I love it because it’s kind of an American Sukkot.  I love the Macy’s Parade and the balloons.  I love the National Dog Show, even though the anti-Lab bigotry runs deep.  I love the Peanuts specials and the interlude before winter and the turkey and the football.

I love that the stores are closed.

One year, when I first moved out here, I went camping over the 4-day Thanksgiving weekend.  I blew a tire on I-70 and coasted into Silverthorne, and was stuck riding the doughnut until Friday when I could get a new tire in Grand Junction.  And that was OK, because it was Thanksgiving, and people get the day off on Thanksgiving.

Now, stores are opening Thanksgiving night, after the stuffing and the pumpkin pie, because apparently, there’s a huge sales boost to be had opening one day early.  I doubt this is true – almost all those purchases would happen anyway -, but even if it were, I’d be against it.  The fact that you have to go to work that night, even after the meal, can’t help but impinge on the meal itself.

I have seen all sorts of rationalizations of this creeping materialism on Facebook and elsewhere, and others who use it to bitterly denounce WalMart or capitalism in general.  I don’t find any of them persuasive.

Making money, in the true sense of making it, producing wealth, is a good thing.  Having a free market when people can become themselves by starting and owning their own businesses is something to be thankful for. But capitalism is, by it nature subversive.  It undermines existing social structures, forcing people to adapt to new wealth, and to the competition for wealth.  There’s not necessarily anything wrong with that, in general.
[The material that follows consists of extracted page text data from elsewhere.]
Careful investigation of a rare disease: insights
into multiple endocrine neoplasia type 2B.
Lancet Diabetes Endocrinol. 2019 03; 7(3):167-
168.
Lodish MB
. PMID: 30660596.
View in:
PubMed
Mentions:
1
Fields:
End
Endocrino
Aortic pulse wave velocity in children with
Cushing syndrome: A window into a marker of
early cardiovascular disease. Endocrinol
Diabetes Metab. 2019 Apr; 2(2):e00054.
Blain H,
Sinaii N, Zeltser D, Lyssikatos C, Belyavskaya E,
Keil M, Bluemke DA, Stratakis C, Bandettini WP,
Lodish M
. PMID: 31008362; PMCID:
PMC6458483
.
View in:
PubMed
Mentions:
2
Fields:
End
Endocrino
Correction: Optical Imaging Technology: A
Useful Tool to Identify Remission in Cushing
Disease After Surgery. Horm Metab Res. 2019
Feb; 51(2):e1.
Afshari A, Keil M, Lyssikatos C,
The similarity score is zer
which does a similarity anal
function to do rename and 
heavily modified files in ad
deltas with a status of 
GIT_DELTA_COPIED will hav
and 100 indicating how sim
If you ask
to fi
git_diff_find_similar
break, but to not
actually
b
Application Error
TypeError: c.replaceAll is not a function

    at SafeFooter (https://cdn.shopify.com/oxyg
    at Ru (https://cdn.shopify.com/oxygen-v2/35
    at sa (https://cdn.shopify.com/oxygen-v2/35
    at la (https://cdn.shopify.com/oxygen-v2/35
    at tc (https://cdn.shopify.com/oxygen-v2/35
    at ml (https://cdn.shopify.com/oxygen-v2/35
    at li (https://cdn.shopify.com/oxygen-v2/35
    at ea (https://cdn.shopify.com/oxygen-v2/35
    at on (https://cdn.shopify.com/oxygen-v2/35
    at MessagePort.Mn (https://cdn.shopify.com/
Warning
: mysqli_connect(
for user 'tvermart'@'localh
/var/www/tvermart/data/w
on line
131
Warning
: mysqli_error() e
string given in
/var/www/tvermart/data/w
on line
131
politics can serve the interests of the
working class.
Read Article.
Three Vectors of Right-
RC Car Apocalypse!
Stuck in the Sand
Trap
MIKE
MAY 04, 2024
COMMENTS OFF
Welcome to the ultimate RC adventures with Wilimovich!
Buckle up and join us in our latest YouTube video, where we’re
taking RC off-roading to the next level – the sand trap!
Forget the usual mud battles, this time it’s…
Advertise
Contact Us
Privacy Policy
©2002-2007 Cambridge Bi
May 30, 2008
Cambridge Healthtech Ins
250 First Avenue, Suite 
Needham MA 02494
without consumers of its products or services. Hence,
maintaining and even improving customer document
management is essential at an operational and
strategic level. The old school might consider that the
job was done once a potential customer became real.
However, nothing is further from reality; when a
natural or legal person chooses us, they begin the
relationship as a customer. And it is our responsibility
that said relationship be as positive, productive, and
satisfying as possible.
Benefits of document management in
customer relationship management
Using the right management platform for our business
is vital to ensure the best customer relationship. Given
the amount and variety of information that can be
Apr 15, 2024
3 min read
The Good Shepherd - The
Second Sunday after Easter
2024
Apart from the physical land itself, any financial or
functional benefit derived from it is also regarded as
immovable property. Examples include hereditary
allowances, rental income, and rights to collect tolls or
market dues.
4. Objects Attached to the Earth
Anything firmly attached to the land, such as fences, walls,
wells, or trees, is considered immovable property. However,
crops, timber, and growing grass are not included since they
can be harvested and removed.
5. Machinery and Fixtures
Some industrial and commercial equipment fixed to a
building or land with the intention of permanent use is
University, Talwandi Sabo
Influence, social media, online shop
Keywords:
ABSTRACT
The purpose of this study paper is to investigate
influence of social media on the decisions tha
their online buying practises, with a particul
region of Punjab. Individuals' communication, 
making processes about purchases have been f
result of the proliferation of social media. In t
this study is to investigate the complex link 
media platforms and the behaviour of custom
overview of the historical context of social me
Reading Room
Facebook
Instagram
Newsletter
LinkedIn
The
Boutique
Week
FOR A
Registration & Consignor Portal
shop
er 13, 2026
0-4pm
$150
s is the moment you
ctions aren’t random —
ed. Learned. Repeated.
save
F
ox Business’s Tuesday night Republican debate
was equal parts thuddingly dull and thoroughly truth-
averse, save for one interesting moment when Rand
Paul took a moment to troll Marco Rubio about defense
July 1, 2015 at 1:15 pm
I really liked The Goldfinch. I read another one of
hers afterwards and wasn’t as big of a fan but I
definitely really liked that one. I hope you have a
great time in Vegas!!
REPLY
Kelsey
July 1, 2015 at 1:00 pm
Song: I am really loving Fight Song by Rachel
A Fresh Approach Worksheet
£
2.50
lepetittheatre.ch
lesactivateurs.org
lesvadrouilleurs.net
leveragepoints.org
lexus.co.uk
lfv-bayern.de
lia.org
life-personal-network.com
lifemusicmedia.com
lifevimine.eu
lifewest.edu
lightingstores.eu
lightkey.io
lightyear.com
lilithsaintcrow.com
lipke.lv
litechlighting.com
But it’s something that too many libertarians ignore or resist or excuse.

While making money is good, both in the personal and general sense, we sanctify it by pulling back from it, from time to time, not only to appreciate it, but to appreciate what we have around us.  That’s a large part of what taking Thanksgiving off means.

So yes, while there can’t really be any laws forbidding those post-dinner Thanksgiving sales, I really do hope people stay home.

The stuff will still be there tomorrow.